Crise de l’enseignement: Ce que recommande l’OCDE pour les enseignants
Crise de l’enseignement: Ce que recommande l’OCDE pour les enseignants

A l’heure où la réforme de l’enseignement peine à se réaliser et où les enseignants n’hésitent plus à exprimer leur colère, un nouveau rapport de l’OCDE enjoint aux pays de rendre le professorat plus intéressant d’un point de vue financier et intellectuel pour pouvoir faire face à la demande croissante d’enseignants de haut niveau partout dans le monde.

Ce rapport, intitulé Des enseignants et chefs d’établissement en formation à vie réalisé à partir de l’Enquête internationale de l’OCDE sur l’enseignement et l’apprentissage (TALIS), estime essentiel d’attirer vers la carrière enseignante les candidats les plus brillants pour s’assurer que les jeunes acquièrent les compétences dont ils auront besoin pour s’insérer dans le monde du travail de demain.

Presque 260 000 enseignants et chefs d’établissement de 15 000 établissements primaires et secondaires des premier et deuxième cycles dans 48 pays et économies ont pris part à cette troisième édition de l’enquête TALIS.

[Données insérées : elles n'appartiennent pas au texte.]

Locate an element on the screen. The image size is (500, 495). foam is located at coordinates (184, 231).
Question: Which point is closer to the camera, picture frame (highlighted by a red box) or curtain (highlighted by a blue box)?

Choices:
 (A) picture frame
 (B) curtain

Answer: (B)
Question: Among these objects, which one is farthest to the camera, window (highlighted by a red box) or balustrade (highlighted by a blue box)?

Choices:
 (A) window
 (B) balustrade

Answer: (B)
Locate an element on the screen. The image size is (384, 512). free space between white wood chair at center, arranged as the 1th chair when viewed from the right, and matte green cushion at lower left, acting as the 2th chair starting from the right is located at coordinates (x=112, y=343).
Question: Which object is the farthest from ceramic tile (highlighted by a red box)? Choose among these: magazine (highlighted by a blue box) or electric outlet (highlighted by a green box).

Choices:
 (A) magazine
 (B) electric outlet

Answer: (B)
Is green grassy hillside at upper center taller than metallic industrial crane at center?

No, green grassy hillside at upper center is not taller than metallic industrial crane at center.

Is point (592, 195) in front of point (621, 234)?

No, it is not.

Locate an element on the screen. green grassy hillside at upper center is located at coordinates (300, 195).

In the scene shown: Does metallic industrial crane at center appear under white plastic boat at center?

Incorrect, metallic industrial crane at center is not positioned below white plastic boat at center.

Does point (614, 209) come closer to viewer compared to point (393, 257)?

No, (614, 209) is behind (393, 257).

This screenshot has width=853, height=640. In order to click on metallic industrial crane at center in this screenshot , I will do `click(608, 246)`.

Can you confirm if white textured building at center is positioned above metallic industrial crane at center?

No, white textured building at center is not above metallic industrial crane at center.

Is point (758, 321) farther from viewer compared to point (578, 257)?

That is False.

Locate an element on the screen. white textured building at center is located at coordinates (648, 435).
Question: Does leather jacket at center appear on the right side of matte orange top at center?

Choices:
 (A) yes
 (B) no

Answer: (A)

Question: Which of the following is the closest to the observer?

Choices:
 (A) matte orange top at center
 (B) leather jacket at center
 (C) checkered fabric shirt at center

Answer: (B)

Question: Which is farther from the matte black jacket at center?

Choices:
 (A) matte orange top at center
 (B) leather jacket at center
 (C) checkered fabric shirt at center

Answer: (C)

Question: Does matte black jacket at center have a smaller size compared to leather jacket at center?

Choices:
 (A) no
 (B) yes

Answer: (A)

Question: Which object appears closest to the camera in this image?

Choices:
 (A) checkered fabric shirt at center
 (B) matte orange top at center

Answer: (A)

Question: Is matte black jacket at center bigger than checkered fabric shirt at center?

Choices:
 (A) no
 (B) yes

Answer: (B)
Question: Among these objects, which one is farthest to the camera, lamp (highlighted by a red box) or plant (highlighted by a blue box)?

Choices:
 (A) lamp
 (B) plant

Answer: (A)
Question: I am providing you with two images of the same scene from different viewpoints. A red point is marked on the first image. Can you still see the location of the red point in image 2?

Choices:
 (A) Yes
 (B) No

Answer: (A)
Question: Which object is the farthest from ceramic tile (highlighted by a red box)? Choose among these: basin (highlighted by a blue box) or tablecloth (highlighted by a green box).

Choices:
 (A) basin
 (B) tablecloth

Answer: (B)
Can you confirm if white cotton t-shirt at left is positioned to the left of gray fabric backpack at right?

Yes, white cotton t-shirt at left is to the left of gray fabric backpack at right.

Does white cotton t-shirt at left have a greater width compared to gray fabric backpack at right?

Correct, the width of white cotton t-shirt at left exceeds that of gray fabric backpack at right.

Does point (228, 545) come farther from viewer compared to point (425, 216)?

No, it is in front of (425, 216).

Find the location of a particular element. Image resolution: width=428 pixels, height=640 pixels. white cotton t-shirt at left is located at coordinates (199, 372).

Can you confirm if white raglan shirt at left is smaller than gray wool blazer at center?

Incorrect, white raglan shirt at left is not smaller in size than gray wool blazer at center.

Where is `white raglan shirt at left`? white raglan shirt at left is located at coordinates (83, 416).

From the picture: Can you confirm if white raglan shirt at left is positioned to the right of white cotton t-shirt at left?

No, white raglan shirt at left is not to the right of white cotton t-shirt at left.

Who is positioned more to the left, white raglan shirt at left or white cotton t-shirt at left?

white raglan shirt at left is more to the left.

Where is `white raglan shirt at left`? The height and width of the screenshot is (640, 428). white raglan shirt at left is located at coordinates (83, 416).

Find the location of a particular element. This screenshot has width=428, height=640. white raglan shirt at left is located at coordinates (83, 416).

À travers les opinions exprimées par les enseignants et chefs d’établissement, cette enquête a pour objectif de contribuer à renforcer les connaissances et les compétences du corps enseignant à l’appui de son professionnalisme.

Les conclusions montrent qu’il reste encore beaucoup à faire pour offrir aux enseignants plus de possibilités de préparer l’avenir.

À peine plus de la moitié des enseignants des pays de l’OCDE participants ont été formés à l’utilisation de technologies appliquées à l’enseignement, et moins de la moitié estiment qu’ils étaient bien préparés lorsqu’ils ont commencé à enseigner.
Pourtant, deux tiers d’entre eux indiquent que la formation professionnelle la plus utile qu’ils aient suivie portait sur l’innovation dans l’enseignement.

L’enquête semble indiquer que les établissements scolaires ont conscience de l’intérêt d’un enseignement novateur face aux défis du XXIe siècle.
La très grande majorité des enseignants et des chefs d’établissement estiment que leur école est ouverte aux pratiques innovantes et qu’elle est en mesure de les adopter.

En moyenne dans les pays membres ayant participé à l’enquête TALIS, 78 % des enseignants signalent également qu’eux-mêmes et leurs collègues s’entraident pour mettre en pratique de nouvelles idées.
Les enseignants européens sont toutefois moins enclins à faire état de ce degré d’ouverture face à l’innovation.

Le rapport montre que l’évolution récente des flux migratoires a une incidence sur la composition des classes.
Près d’un tiers des enseignants des pays de l’OCDE indiquent travailler dans un établissement où au moins 1 % des élèves sont des réfugiés, et 17 % des enseignants travaillent dans un établissement où au moins 10 % des élèves sont issus de l’immigration.
Dans l’ensemble, 95 % des chefs d’établissement indiquent que leurs enseignants estiment que les enfants et les jeunes devraient apprendre que des personnes de cultures différentes ont en réalité beaucoup en commun.
80 % des enseignants signalent travailler dans un établissement ayant intégré des problématiques mondiales dans l’ensemble des programmes scolaires et précisent qu’ils enseignent à leurs élèves comment faire face aux discriminations ethniques et culturelles.